Negotiated plea represented to court by accused to be voluntary

The information herein was filed in June, 1968, and charges six serious sex offenses occurring in March, 1968. The plea in this case was negotiated in January, 1969, by the accused and his counsel with the state resulting in the accused pleading quilty to one count of the information in exchange for which the state agreed to drop and never prosecute the accused on the other five counts. The state has kept its promise and, now, because of the passage of time, that it is impossible in law for the state to try the accused on the five dismissed charges and impossible, in practical fact, to try him on the one charge, the accused attacks his original agreement and claims for the first time that he acted involuntarily three years ago in pleading guilty. Kelly v. State, Fla. App. 1971, 254 So.2d 22, recognizes the basic unfairness of permitting an accused to negotiate a plea then later attack his own plea as being involuntary and holds Boykins v.
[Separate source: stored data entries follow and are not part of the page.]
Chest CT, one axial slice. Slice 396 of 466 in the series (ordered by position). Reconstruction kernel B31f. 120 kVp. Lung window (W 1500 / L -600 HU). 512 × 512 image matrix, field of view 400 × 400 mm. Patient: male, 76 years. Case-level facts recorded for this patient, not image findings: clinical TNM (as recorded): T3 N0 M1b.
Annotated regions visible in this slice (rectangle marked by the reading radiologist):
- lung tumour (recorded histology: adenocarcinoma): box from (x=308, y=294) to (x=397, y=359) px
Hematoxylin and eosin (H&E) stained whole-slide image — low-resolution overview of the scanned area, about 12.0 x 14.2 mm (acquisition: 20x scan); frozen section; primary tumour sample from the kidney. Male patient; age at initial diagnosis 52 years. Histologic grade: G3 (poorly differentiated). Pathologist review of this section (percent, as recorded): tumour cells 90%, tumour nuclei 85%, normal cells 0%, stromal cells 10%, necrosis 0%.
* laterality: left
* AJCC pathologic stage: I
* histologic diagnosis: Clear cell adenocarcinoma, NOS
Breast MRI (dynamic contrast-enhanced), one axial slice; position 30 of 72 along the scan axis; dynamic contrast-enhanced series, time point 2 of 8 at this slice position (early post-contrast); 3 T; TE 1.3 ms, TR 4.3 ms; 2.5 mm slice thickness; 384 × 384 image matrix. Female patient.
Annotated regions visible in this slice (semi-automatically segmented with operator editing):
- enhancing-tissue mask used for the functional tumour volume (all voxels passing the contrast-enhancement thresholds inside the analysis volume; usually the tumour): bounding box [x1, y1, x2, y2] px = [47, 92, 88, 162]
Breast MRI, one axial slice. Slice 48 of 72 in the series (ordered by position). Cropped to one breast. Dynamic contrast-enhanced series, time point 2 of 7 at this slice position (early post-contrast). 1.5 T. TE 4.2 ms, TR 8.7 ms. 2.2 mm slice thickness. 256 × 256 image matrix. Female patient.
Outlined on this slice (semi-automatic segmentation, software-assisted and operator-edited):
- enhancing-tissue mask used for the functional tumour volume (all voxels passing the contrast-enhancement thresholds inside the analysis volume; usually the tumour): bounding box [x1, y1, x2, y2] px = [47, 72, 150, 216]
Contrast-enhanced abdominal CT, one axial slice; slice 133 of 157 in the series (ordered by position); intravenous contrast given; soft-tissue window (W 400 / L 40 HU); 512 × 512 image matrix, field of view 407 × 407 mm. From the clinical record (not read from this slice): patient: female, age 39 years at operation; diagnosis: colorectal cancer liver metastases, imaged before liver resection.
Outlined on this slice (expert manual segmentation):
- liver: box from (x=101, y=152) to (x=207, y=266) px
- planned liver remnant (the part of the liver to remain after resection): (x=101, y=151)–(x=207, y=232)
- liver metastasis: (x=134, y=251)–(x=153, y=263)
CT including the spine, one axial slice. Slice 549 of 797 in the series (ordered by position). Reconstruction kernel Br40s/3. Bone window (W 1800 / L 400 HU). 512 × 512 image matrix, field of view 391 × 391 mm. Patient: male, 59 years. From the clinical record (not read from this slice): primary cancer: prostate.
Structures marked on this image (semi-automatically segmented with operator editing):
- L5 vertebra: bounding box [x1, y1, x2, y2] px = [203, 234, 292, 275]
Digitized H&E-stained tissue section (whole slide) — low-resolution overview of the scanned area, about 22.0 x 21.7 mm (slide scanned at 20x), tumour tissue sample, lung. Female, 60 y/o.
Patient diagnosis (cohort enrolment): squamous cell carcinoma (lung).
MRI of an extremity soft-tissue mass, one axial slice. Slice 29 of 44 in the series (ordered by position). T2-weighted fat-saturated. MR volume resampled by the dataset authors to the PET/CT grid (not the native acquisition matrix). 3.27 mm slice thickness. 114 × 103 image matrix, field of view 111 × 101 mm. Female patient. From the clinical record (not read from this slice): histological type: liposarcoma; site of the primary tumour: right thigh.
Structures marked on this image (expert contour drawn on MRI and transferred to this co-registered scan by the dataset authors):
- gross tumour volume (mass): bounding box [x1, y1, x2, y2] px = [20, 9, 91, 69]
Alabama, 1969, 395 U.S. 238, 89 S. Ct. 1709, 23 L.Ed.2d 274, does not apply to a recorded negotiated plea. Steinhauser v. State, Fla. App. 1969, 228 So.2d 446, holds an accused cannot represent to a trial judge, who is conscientiously endeavoring to comply with the law and to determine whether the plea is voluntary, that his plea is voluntary in order to induce the court to accept his “bargained for” plea and then later change his position and claim he misrepresented the facts to the judge and obtain relief from this claimed misrepresentation under CrPR Rule 1.170(a). To hold otherwise in this situation would permit an accused to make a mockery and farce of court proceedings and of criminal justice.

The motion and the files and records of this case conclusively show that the defendant-prisoner is entitled to no relief under CrPR Rule 3.850 and that said motion should be denied without an evidentiary hearing, it is, therefore, ordered and adjudged that the defendant’s motion to set aside the judgment and sentence is denied.